Clause 1 - Power to establish inquiry

Part of Inquiries Bill [Lords] – in a Public Bill Committee am 10:00 am ar 22 Mawrth 2005.

Danfonwch hysbysiad imi am ddadleuon fel hyn

Photo of Mrs Anne Campbell Mrs Anne Campbell Llafur, Cambridge 10:00, 22 Mawrth 2005

I am a member of the Select Committee on Public Administration, which discussed the Bill at length. Our discussions were preceded by an investigation here and in the United States to discover the best form of conducting inquiries.

The Public Administration Committee’s conclusion was that since the 1921 Act, Parliament had to a large extent contracted out its responsibility to conduct inquiries. However, the 1921 Act still gives Parliament a role relating to Ministers’ conduct. It is important not to confuse the word “conduct” with “misconduct”, because there is a role for Parliament to examine the conduct of Ministers not when there has been misconduct but when their conduct is considered to be politically sensitive.

The Select Committee felt that since the 1921 Act, in a gradual process that has continued for many years, Parliament had relinquished its responsibility for, and its involvement in, inquiries. Many members felt that it was time for Parliament to grasp the reins and take back some control of the inquiry process, especially for inquiries into politically sensitive matters. We suggest that there should be a parliamentary commission of inquiry, perhaps modelled on Privy Council inquiries such as the Falklands review in 1983 or the Butler inquiry.
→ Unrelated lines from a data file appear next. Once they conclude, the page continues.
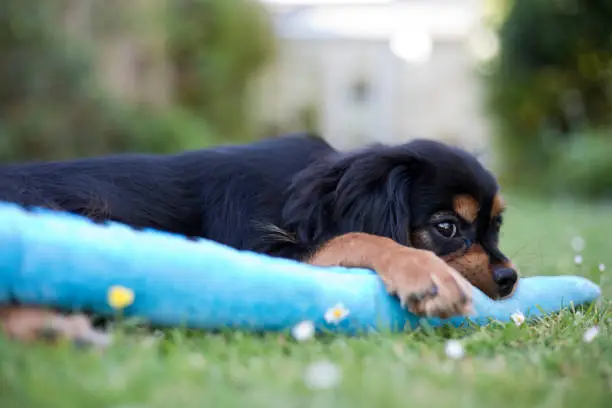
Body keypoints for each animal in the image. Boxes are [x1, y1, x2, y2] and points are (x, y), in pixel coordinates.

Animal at [0, 134, 516, 344]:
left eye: (496, 225)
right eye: (446, 228)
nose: (508, 277)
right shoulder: (261, 250)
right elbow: (356, 236)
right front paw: (425, 272)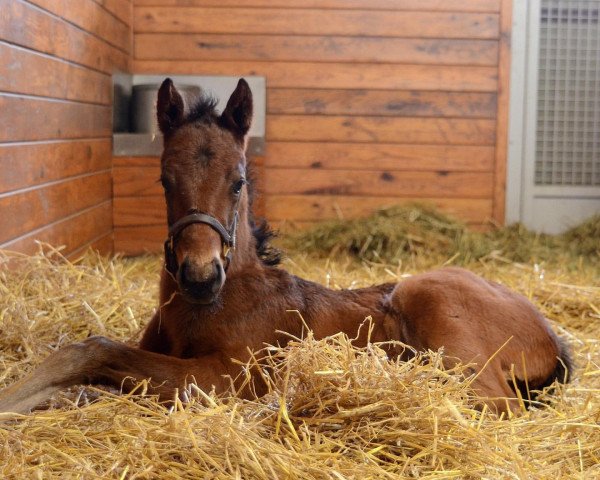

The new clause would address two distinct but complementary issues. The first is the extent of parliamentary involvement in some, but not all, inquiries and the second is the form that they should take. I confess that the proposal was suggested by the Select Committee, not by me, although I am the only member who signed it. The new clause would provide for inquiries into the conduct of Ministers of the Crown by means of an Order in Council, subject to a resolution of both Houses. That addresses the first issue, which is parliamentary involvement.

The new clause suggests that Parliament should have a role in deciding the form that the inquiry takes, and should be able to debate and decide on

“the appointment of the chairmen and members of the inquiry panel,

(b)prescribe the terms of reference of the inquiry,

(c)make such other provision in respect of the setting-up date and for other purposes ...

(d)make such modification and adaptations of this Act as may appear necessary or expedient for the purpose of giving effect to the Resolution” already passed by the House.

Many of the arguments were explored in the previous debate, and I do not want to spend a long time going through many of them again. I understand that the Government remain opposed to the Committee’s proposals for amending the Bill and using parliamentary commissions. It is true that my amendment and new clause would make it mandatory for Ministers to call an inquiry once a parliamentary resolution was passed. Also, the Government have complained that my proposals are ambiguous, in that there would still be pressure for inquiries from those hoping to influence terms of reference or membership; however, that could be overcome by parliamentary debate. It is true that the proposals may slightly delay the setting up of an inquiry, but I am sure that there are parliamentary procedures that could be used to overcome the delays that would occur if the House refused to pass the necessary resolutions or wished to argue about them. The Government have also argued that the proposals are excessive, in that they go beyond the provisions of the 1921 Act.

I am surprised that the Government have not taken this opportunity to do something more radical than simply tidy up the legislation. Baroness Ashton said in a letter to the Committee:

“I confess I had not seen this Bill as one of substantial constitutional significance. It is very much a consolidation measure. It does not introduce any new constitutional ideas, but   is designed to provide a single, UK wide framework that would be suitable for any future statutory inquiry into events that have caused public concern.”

If we accept that that is what the Bill is about, we are missing an opportunity to involve Parliament in the inquiry process in a way that it has not been involved since the 1921 Act. In proposing the new clause, I suggest that Parliament be involved in the examination of ministerial conduct, because I believe that that is our role. We are here to hold the Executive to account, and we would be relinquishing that responsibility if we allowed the Bill to be passed in its current form. I shall listen carefully to what the Minister and Opposition Members have to say, and I hope to reply to some of their arguments.